Now i can already hear a vocal minority of kinksters bristling at this – saying “no, a true submissive should only want to serve, they have no desires of their own.” And, firstly, no – everyone’s different and submission includes a huge range of behaviour and identity, you can definitely be a submissive and still have certain essential things you need a Dominant to be able to offer to be compatible with you. But even if you are the One True Sub who wants absolutely nothing except to serve – that’s a need right there. A desire for leadership, ownership, and someone to relieve you of your autonomy, desires and independence is in itself a desire. Even if the last choice you ever make is the person who you’ll hand all that over to – that’s a choice. A choice you, and they, equally consent to and participate in.
So what does this balance look like for U/us? It looks like lots of things. In the early days it was negotiating and planning O/our play, sharing ideas and teaching each other about kinks that W/we had different levels of experience with. There was a lot of giving feedback and adjusting play – and it still looks like that sometimes now, a pause mid scene for me to tell Mx “that flogger is heavy, so You’ll need to be extra cautious near the spine” or for Them to say “I love your screams, but the neighbours won’t so let’s switch to something less intense.” As O/our relationship developed it was in the constant conversations about what an ideal D/s dynamic looked and felt like to U/us – in the rules They suggested and the rules i asked for, in experiments with protocol as W/we figured out the right level of formality and the most natural feeling routines and rituals for U/us.

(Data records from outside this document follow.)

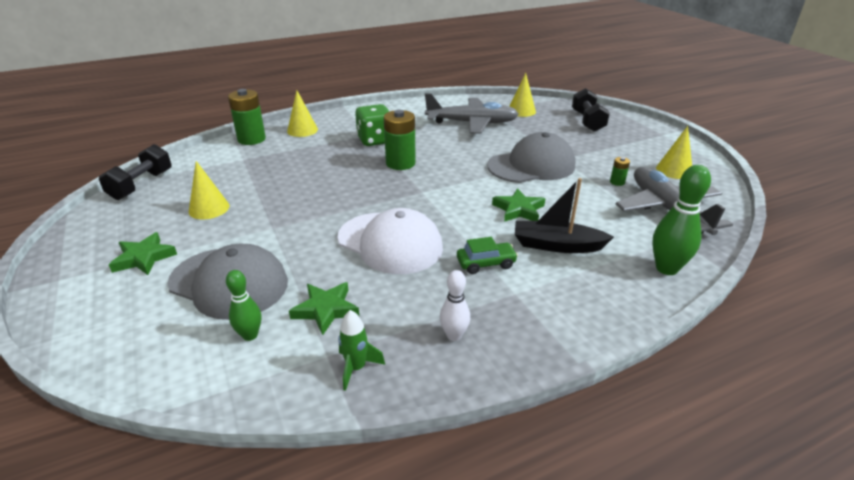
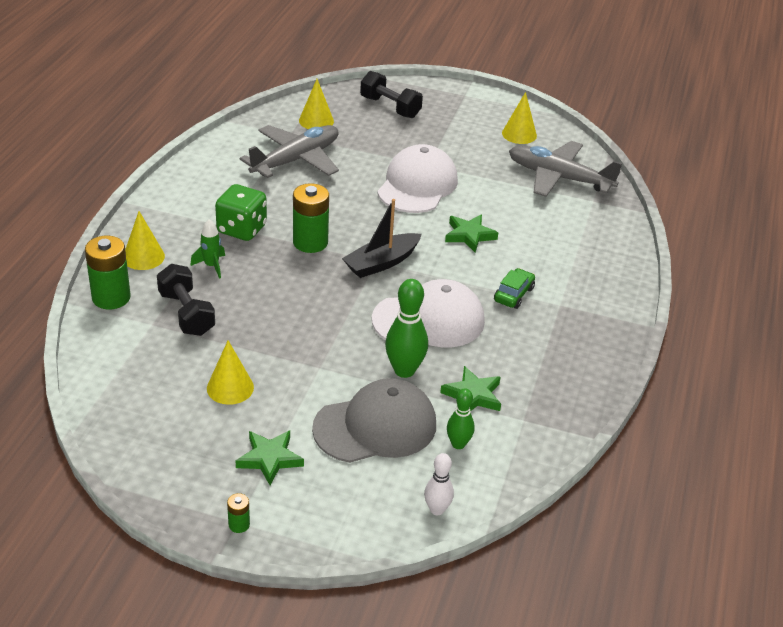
camera: 50 degrees left, 5 degrees up
(141, 185) = (109, 411): black dumbbell -> black dumbbell (186, 313)
(356, 368) = (550, 413): green rocket -> green rocket (211, 266)
(454, 335) = (569, 356): white bowling pin -> white bowling pin (437, 509)
(531, 166) = (417, 185): grey cap -> white cap
(557, 245) = (534, 251): black boat -> black boat (381, 263)
(617, 182) = (497, 168): green battery -> green battery (239, 525)
(666, 268) = (614, 230): green bowling pin -> green bowling pin (404, 370)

W/we can feel the equal support W/we give when one of U/us is struggling – when my mental health dips, and with Their struggles with confidence at times. In O/our matured and stable relationships, it’s there over coffee and cigarettes in the kitchen as W/we have O/our monthly check in and ask each other for full honesty as W/we share what’s going well and if anything needs to change. Although O/our roles don’t ever pause, when it comes to talking about O/our relationship W/we are both equally heard, supported, and loved. W/we both want this to be the best it can be.
A D/s relationship is a collaboration – creating something unique around the needs of the people within it. Breaking down the social expectations of what a relationship should be and making your own rules, rituals and structure is not a one person job – it’s a team effort to create something as complex and beautiful as this. i have Their back, They have mine, and if W/we find a problem or a challenge the goal is always to solve it together, not to let it become a wall between U/us. That’s how all relationships should be, i think, and in D/s it is often even more essential to prioritise healthy communication and mutual respect. W/we’re playing in the darkest corners of O/our minds, taking each other to strange places and chasing intensity. It’s not a journey to be taken in isolation or disconnection – it’s a journey to take with a partner by my side.